Dive Brief:
- Obamacare's looming "Cadillac tax" on high-cost health plans threatens to hit 1 in 4 U.S. employers when it takes effect in 2018, and will impact 42% of all employers by 2028, according to new research from the Kaiser Family Foundation (KFF).
- KFF estimates suggest that a meaningful percentage of employers would need to make changes in their health benefits to avoid the the excise tax in 2018, and that this percentage grows significantly over time unless employers are able to keep heath plan cost increases at low levels.
- To the extent that health plan premiums continue to grow faster than inflation – a likely scenario – the share of employers affected by the Cadillac Tax will grow and eventually reach 100 percent, the KFF report says.
Dive Insight:
The potential complexity of the tax may cause employers to simplify their health benefit offerings, says KFF. For example, the potential complications associated with allocating the tax burden and managing reimbursements to insurers (and potentially other services providers) may encourage employers to simplify their benefit arrangements and reduce the number of options that employees have and the number of coverage providers involved, states the report.

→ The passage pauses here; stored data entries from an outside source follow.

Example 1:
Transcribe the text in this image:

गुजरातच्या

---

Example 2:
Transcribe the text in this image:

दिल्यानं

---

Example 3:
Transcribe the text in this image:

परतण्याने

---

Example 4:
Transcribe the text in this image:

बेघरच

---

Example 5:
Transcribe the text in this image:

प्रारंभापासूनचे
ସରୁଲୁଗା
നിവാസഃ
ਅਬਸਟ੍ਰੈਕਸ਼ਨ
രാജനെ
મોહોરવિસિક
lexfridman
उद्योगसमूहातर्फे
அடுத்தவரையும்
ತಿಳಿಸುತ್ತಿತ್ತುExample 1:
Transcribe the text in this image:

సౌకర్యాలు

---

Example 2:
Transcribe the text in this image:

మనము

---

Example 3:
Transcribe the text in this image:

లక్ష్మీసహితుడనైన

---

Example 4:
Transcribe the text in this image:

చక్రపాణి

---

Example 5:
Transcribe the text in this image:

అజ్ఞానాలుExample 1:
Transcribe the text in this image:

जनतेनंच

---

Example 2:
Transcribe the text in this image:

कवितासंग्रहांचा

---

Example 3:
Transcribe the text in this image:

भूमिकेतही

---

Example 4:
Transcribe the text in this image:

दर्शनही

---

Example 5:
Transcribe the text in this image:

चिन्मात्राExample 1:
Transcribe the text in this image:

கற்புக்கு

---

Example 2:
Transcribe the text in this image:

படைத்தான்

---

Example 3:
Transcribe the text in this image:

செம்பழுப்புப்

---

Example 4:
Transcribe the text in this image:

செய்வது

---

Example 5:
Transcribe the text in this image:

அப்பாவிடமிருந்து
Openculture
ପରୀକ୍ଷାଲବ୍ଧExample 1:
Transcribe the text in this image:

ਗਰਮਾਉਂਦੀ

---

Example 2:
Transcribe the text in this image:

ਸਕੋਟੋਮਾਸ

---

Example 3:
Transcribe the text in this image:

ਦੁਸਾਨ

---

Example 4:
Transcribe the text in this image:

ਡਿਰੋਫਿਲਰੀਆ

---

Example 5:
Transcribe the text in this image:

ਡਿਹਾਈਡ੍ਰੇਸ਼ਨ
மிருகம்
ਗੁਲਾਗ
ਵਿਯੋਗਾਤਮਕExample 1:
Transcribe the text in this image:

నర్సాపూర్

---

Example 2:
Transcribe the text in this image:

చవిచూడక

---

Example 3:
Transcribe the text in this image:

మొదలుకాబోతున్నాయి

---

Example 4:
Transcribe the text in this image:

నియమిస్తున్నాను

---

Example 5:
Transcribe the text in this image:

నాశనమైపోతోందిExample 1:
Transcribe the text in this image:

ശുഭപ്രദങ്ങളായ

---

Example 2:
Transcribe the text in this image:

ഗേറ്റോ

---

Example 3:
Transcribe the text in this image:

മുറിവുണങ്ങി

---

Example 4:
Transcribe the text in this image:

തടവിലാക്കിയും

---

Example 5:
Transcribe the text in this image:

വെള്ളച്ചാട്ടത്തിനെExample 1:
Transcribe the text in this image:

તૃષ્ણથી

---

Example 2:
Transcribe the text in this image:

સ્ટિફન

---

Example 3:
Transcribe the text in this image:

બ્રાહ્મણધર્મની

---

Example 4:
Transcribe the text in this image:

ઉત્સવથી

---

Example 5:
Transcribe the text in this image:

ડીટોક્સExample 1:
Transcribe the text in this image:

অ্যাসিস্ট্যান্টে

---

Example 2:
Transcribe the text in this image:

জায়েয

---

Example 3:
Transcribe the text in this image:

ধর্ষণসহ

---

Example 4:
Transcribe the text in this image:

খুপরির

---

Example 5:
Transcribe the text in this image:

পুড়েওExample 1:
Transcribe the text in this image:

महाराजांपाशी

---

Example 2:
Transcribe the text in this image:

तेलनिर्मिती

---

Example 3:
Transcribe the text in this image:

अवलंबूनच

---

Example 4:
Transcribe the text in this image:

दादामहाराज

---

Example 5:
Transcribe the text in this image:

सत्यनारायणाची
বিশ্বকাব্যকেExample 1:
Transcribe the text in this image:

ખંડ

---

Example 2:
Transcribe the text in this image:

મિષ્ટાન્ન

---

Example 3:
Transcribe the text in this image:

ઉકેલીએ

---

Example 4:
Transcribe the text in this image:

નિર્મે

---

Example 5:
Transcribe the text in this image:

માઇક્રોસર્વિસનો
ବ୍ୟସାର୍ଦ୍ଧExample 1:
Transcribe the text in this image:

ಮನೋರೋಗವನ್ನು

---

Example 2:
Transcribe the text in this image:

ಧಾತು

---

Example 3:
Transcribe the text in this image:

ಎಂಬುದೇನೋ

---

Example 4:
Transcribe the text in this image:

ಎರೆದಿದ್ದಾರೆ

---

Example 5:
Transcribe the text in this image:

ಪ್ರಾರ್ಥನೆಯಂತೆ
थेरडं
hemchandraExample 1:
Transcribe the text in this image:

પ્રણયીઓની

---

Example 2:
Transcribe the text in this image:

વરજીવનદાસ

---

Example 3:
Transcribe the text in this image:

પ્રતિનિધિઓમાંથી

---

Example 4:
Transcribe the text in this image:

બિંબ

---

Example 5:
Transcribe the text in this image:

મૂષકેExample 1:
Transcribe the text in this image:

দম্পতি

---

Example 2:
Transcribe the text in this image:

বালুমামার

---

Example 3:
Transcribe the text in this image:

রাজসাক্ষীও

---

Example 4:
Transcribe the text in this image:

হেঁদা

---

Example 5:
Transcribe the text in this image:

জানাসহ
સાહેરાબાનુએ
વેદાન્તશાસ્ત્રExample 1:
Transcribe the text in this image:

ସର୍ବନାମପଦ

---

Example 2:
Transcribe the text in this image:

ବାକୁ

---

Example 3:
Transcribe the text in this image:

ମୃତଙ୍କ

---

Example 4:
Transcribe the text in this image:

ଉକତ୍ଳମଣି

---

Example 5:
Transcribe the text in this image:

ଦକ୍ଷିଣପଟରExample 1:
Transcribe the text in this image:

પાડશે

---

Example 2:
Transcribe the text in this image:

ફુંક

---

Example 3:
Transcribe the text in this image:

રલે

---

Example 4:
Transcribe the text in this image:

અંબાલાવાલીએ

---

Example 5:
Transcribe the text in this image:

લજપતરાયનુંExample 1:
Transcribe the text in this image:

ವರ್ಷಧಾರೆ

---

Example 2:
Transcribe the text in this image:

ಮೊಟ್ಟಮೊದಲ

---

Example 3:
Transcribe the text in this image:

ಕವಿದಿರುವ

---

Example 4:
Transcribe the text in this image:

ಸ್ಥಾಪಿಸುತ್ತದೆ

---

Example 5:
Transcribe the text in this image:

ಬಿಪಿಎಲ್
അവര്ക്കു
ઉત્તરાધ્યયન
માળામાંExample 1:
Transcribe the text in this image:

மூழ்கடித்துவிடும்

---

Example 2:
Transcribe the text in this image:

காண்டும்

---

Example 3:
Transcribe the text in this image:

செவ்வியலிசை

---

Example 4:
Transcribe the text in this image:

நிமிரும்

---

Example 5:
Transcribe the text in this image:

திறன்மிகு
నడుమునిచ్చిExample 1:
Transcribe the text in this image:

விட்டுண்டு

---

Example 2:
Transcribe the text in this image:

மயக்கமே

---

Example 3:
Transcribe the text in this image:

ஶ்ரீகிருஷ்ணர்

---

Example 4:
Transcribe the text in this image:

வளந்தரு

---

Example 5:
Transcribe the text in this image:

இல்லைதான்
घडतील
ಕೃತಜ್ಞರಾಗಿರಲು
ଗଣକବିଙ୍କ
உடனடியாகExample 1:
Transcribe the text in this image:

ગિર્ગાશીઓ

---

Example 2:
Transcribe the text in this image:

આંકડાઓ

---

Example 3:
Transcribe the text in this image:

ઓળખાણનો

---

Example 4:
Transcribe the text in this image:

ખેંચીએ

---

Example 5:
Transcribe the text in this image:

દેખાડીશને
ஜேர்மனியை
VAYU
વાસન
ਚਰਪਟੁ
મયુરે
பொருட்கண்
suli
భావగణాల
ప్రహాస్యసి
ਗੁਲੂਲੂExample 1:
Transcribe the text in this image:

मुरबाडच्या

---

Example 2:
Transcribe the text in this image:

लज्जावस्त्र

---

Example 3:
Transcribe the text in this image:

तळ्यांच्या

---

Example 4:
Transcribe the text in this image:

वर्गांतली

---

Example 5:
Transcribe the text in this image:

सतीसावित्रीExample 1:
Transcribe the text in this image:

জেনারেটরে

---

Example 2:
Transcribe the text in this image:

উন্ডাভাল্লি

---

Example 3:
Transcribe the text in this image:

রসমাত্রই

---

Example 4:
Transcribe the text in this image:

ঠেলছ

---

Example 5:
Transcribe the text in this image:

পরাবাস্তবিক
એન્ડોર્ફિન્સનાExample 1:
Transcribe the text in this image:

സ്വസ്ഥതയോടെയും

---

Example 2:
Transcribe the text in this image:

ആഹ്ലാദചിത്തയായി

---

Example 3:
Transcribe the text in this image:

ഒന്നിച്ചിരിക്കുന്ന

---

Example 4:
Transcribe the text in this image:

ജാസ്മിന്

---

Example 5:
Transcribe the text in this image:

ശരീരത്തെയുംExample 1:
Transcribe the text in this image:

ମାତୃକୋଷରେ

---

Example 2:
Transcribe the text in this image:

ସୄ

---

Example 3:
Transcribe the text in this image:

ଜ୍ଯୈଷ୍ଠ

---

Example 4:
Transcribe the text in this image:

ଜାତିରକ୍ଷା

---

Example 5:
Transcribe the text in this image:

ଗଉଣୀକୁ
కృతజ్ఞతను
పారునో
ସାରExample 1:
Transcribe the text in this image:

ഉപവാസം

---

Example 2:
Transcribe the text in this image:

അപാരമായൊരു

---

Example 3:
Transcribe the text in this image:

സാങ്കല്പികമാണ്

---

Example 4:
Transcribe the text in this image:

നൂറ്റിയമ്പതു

Another outcome, the report says, is that the significant tax rate, which would likely be borne by the employer (either directly or through reimbursing tax paid by coverage providers), may cause employers to limit employee choice even among core health insurance offerings, including currently popular employee perks such as flexible spending accounts and health savings accounts.
KFF expects employers to make modifications to their health benefit plans over the next several years to avoid or delay hitting the threshold for the tax. While some will need to move more quickly than others, the tax will be an important contrast for a large share of employers within the next decade, the report says.